- [WORK INSTRUCTION] Your task is to copy every line of the entries that holds the word "scroll".

- [THE INPUT]
——

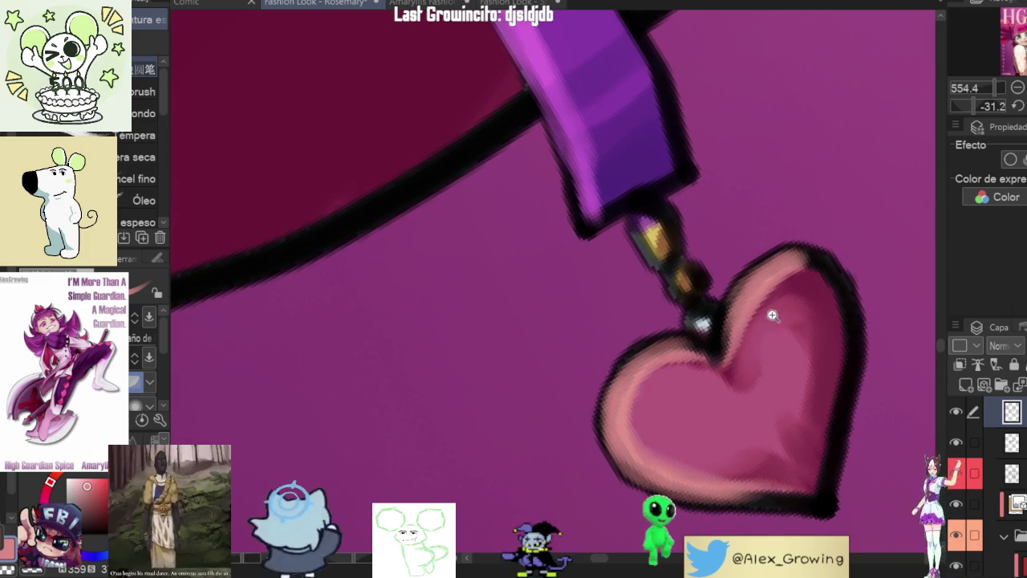
{"action": "scroll", "coordinate": [771, 317], "scroll_direction": "down", "scroll_amount": 5}
{"action": "scroll", "coordinate": [772, 318], "scroll_direction": "up", "scroll_amount": 5}
{"action": "scroll", "coordinate": [741, 374], "scroll_direction": "down", "scroll_amount": 5}
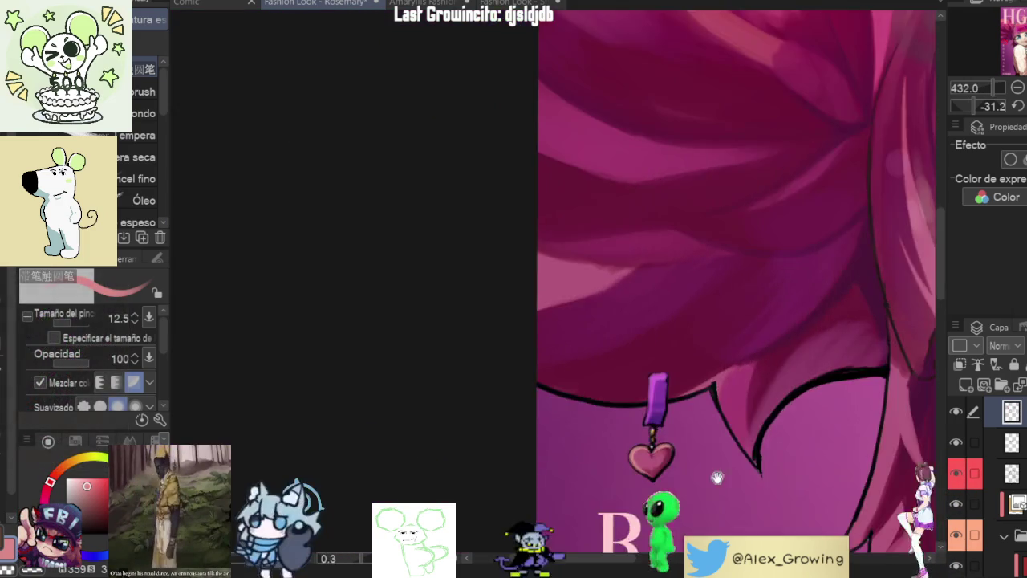
{"action": "scroll", "coordinate": [725, 474], "scroll_direction": "down", "scroll_amount": 10}
Step: Inspect the eye and hair line art up close, then select the red-tagged lower layer
{"action": "key", "text": "ctrl+0"}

——

- [RESPONSE BELOW]
{"action": "scroll", "coordinate": [771, 317], "scroll_direction": "down", "scroll_amount": 5}
{"action": "scroll", "coordinate": [772, 318], "scroll_direction": "up", "scroll_amount": 5}
{"action": "scroll", "coordinate": [741, 374], "scroll_direction": "down", "scroll_amount": 5}
{"action": "scroll", "coordinate": [725, 474], "scroll_direction": "down", "scroll_amount": 10}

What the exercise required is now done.